* EXERCISE AIM *
Find the word "appointment" in the records and copy every line where it occurs.

* INPUT DATA *
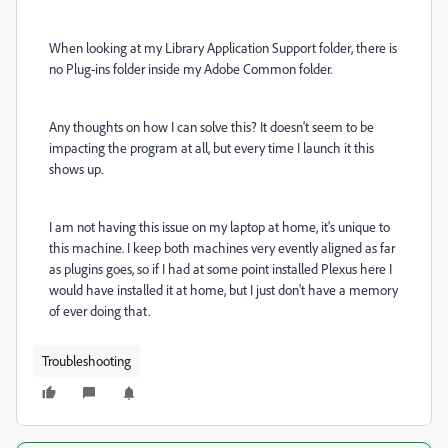
When looking at my Library Application Support folder, there is
no Plug-ins folder inside my Adobe Common folder.
Any thoughts on how I can solve this? It doesn't seem to be
impacting the program at all, but every time I launch it this
shows up.
I am not having this issue on my laptop at home, it's unique to
this machine. I keep both machines very evently aligned as far
as plugins goes, so if I had at some point installed Plexus here I
would have installed it at home, but I just don't have a memory
of ever doing that.
Troubleshooting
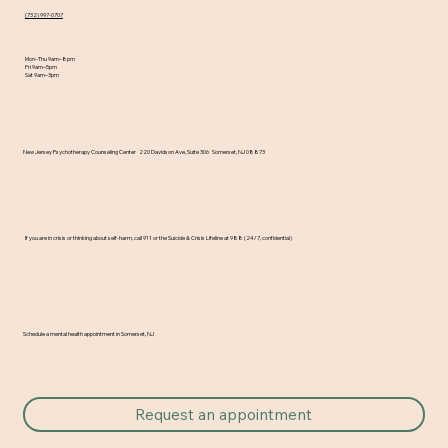
A New School Year Brings New
(732) 997-0707
Beginnings… and Sometimes New
Mon–Thu 9am–8pm
Challenges
Fri 9am–5pm
Sat 9am–3pm
​New Jersey Psychotherapy Counseling Center 220 Davidson Ave, Suite 306 Somerset, NJ 08873
If you are in crisis or thinking about self-harm, call 911 or the Suicide & Crisis Lifeline at 988 (24/7, confidential)
Schedule a mental health appointment in Somerset, NJ
Request an appointment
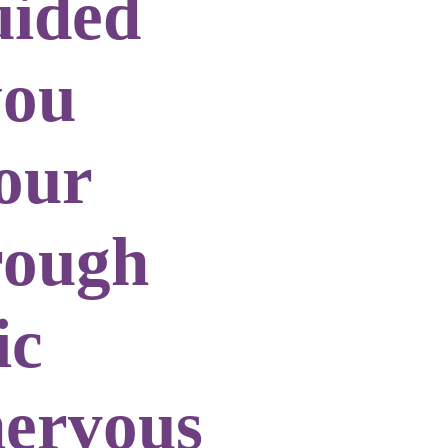
uided
you
our
rough
ic
nervous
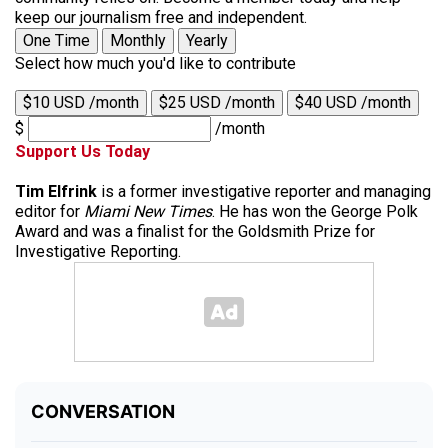
keep our journalism free and independent.
One Time
Monthly
Yearly
Select how much you'd like to contribute
$10 USD /month
$25 USD /month
$40 USD /month
$
/month
Support Us Today
Tim Elfrink
is a former investigative reporter and managing
editor for
Miami New Times
. He has won the George Polk
Award and was a finalist for the Goldsmith Prize for
Investigative Reporting.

* RESPONSE TO THIS TASK *
Schedule a mental health appointment in Somerset, NJ
Request an appointment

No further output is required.